Digital signal processor
Digital signal processing algorithms typically require a large number of mathematical operations to be performed quickly and repetitively on a set of data. Signals (perhaps from audio or video sensors) are constantly converted from analog to digital, manipulated digitally, and then converted again to analog form, as diagrammed below. Many DSP applications have constraints on latency; that is, for the system to work, the DSP operation must be completed within some fixed time, and deferred (or batch) processing is not viable.
Most general-purpose microprocessors and operating systems can execute DSP algorithms successfully, but are not suitable for use in portable devices such as mobile phones and PDAs because of power supply and space constraints. A specialized digital signal processor, however, will tend to provide a lower-cost solution, with better performance, lower latency, and no requirements for specialized cooling or large batteries.
The architecture of a digital signal processor is optimized specifically for digital signal processing. Most also support some of the features as an applications processor or microcontroller, since signal processing is rarely the only task of a system. Some useful features for optimizing DSP algorithms are outlined below.
By the standards of general-purpose processors, DSP instruction sets are often highly irregular. One implication for software architecture is that hand-optimized assembly-code routines are commonly packaged into libraries for re-use, instead of relying on advanced compiler technologies to handle essential algorithms.
Hardware features visible through DSP instruction sets commonly include:
- Hardware modulo addressing, allowing circular buffers to be implemented without having to constantly test for wrapping.
- A memory architecture designed for streaming data, using DMA extensively and expecting code to be written to know about cache hierarchies and the associated delays.
- Driving multiple arithmetic units may require memory architectures to support several accesses per instruction cycle
- Separate program and data memories (Harvard architecture), and sometimes concurrent access on multiple data busses
- Special SIMD (single instruction, multiple data) operations
- Some processors use VLIW techniques so each instruction drives multiple arithmetic units in parallel
- Special arithmetic operations, such as fast multiply–accumulates (MACs). Many fundamental DSP algorithms, such as FIR filters or the Fast Fourier transform (FFT) depend heavily on multiply–accumulate performance.
- Bit-reversed addressing, a special addressing mode useful for calculating FFTs
- Special loop controls, such as architectural support for executing a few instruction words in a very tight loop without overhead for instruction fetches or exit testing
- Deliberate exclusion of a memory management unit. DSPs frequently use multi-tasking operating systems, but have no support for virtual memory or memory protection.
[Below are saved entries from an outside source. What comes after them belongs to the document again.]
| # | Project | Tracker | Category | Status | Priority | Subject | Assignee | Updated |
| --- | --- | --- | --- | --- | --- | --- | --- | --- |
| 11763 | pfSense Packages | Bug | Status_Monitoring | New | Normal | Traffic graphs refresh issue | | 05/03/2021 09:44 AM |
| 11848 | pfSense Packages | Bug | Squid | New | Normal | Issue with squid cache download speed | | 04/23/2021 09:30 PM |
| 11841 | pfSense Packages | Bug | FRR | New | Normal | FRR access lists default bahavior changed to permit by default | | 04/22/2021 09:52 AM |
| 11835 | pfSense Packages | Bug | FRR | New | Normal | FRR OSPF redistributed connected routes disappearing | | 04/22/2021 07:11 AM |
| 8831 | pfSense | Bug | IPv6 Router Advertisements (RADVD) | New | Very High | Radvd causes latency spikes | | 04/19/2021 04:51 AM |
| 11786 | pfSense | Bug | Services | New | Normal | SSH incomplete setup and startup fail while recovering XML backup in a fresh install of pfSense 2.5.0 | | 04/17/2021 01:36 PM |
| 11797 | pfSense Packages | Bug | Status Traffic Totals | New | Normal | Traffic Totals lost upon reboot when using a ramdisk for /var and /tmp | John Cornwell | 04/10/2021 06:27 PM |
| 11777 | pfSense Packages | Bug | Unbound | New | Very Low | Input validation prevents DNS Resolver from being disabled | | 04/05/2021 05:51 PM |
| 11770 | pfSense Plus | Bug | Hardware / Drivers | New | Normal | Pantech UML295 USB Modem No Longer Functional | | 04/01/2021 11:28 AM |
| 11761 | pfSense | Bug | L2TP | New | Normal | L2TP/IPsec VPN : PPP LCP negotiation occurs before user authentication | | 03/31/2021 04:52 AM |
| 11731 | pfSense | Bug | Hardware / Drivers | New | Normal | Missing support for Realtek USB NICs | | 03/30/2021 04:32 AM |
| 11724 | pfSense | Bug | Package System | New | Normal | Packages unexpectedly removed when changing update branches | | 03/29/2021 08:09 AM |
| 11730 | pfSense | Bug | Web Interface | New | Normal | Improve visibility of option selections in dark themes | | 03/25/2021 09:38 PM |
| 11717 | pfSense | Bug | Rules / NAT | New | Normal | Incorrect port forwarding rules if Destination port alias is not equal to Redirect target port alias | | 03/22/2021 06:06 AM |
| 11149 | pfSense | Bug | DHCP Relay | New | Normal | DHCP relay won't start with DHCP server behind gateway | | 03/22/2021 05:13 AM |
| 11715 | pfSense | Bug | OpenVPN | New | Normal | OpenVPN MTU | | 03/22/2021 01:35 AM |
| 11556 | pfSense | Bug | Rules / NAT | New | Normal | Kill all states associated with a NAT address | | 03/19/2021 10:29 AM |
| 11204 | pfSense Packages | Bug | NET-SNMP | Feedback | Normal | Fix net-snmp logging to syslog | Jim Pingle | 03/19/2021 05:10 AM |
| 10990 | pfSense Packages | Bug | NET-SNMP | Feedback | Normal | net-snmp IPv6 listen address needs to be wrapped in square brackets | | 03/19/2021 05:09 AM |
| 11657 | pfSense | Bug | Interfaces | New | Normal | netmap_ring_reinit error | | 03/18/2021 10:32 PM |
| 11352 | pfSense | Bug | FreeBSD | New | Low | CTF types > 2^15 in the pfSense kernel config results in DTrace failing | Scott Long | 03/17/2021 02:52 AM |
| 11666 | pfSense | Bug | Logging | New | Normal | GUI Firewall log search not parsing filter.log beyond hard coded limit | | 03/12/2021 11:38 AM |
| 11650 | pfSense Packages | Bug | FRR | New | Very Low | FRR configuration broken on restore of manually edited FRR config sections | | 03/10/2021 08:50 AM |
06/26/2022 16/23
Operating systems that use virtual memory require more time for context switching among processes, which increases latency.
- Floating-point unit integrated directly into the datapath
- Pipelined architecture
- Highly parallel multiplier–accumulators (MAC units)
- Hardware-controlled looping, to reduce or eliminate the overhead required for looping operations
- DSPs often use special memory architectures that are able to fetch multiple data and/or instructions at the same time:
- Use of direct memory access
- Memory-address calculation unit
- Saturation arithmetic, in which operations that produce overflows will accumulate at the maximum (or minimum) values that the register can hold rather than wrapping around (maximum+1 doesn't overflow to minimum as in many general-purpose CPUs, instead it stays at maximum). Sometimes various sticky bits operation modes are available.
- Fixed-point arithmetic is often used to speed up arithmetic processing
- Single-cycle operations to increase the benefits of pipelining
- Multiply–accumulate (MAC, including fused multiply–add, FMA) operations, which are used extensively in all kinds of matrix operations, such as convolution for filtering, dot product, or even polynomial evaluation (see Horner scheme)
- Instructions to increase parallelism: SIMD, VLIW, superscalar architecture
- Specialized instructions for modulo addressing in ring buffers and bit-reversed addressing mode for FFT cross-referencing
- Digital signal processors sometimes use time-stationary encoding to simplify hardware and increase coding efficiency.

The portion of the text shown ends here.